**Exercise**
The required answer is every line of the data containing the word "more".

________

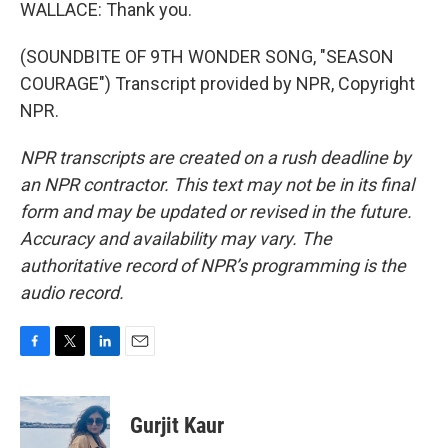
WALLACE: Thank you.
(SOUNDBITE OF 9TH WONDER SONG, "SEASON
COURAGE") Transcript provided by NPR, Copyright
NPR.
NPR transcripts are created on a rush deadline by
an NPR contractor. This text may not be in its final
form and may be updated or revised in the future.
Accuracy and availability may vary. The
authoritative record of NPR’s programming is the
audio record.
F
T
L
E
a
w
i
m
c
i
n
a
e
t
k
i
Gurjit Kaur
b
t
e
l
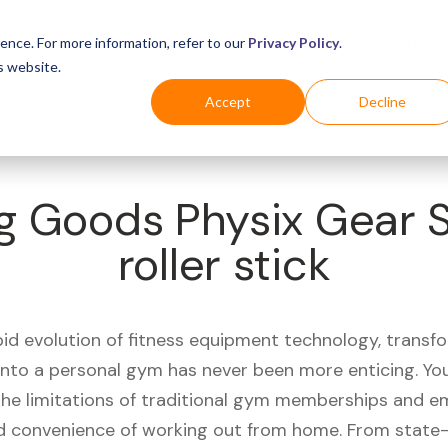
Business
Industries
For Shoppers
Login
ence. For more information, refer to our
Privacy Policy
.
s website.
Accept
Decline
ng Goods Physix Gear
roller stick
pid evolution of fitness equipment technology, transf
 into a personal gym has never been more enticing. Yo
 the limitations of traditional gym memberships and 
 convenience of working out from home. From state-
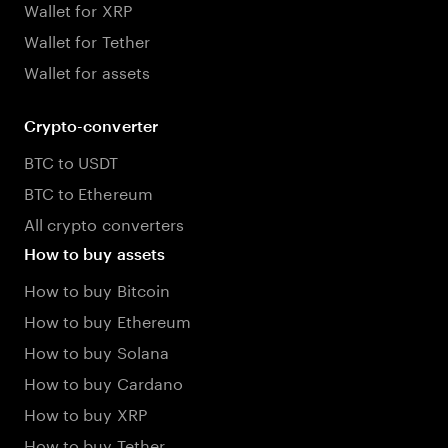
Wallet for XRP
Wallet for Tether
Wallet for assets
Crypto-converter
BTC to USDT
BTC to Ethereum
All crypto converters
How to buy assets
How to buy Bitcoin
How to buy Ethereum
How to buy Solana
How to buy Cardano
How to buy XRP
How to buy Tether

________

**Answer for this exercise**
ence. For more information, refer to our
 into a personal gym has never been more enticing. Yo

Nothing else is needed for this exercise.